III. Sur la garantie de M. [N] [O]
M. [M] [J] n'étant pas condamné, sa demande de garantie formée subsidiairement à l'encontre de M. [N] [O] est en conséquence sans objet.
IV. Sur les dépens et sur l'article 700 du code de procédure civile
Le jugement du tribunal de commerce de Vesoul du 23 novembre 2021 sera infirmé sur les dépens et sur les frais irrépétibles.
M. [O] sera condamné aux entiers dépens de première instance et d'appel.

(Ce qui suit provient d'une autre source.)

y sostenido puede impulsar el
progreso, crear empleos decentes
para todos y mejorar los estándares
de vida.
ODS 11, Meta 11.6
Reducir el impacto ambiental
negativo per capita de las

Il sera également condamné à payer à Maître [E] [D], pris en sa qualité de liquidateur judiciaire de la SARL TLM T.P., la somme de 1 000 euros au titre de l'article 700 du code de procédure civile.
PAR CES MOTIFS
La cour, statuant par arrêt contradictoire, après débats en audience publique et après en avoir délibéré,
REJETTE la fin de non-recevoir formée par M. [M] [J] à l'encontre de Maître [E] [D] ès qualités de liquidateur de la SARL TLM T.P. ;
CONFIRME le jugement rendu par le tribunal de commerce de Vesoul le 23 novembre 2021 en ce qu'il a a :
* rejeté la demande de nullité du rapport du juge commissaire ;
* condamné M. [N] [O] seul à régler à Maître [E] [D], ès qualités, la somme de 22 757 euros ;
INFIRME le jugement déféré pour le surplus du tribunal de commerce de Vesoul du 23 novembre 2021 en ce qu'il a condamné solidairement M. [M] [J] et M. [N] [O] à payer à Maître [E] [D] ès qualités de liquidateur de la SARL TLM T.P. la somme de 130 821,43 euros ;
STATUANT A NOUVEAU ET AJOUTANT
REJETTE la demande formée par Maître [E] [D] ès qualités de liquidateur de la SARL TLM TP tendant à la condamnation solidaire de M. [M] [J] et M. [N] [O] à supporter l'insuffisance d'actif de la SARL TLM TP à concurrence d'une somme de 130 821,43 euros ;
CONDAMNE M. [N] [O] aux entiers dépens de première instance et d'appel ;
CONDAMNE M. [N] [O] à payer à Maître [E] [D], pris en sa qualite de liquidateur judiciaire de la SARL TLM T.P., la somme de 1 000 euros au titre de l'article 700 du code de procédure civile ;
REJETTE les autres demandes formées sur le fondement de l'article 700 du code de procédure civile.
Ledit arrêt a été signé par Michel Wachter, président de chambre, magistrat ayant participé au délibéré et Fabienne Arnoux, greffier.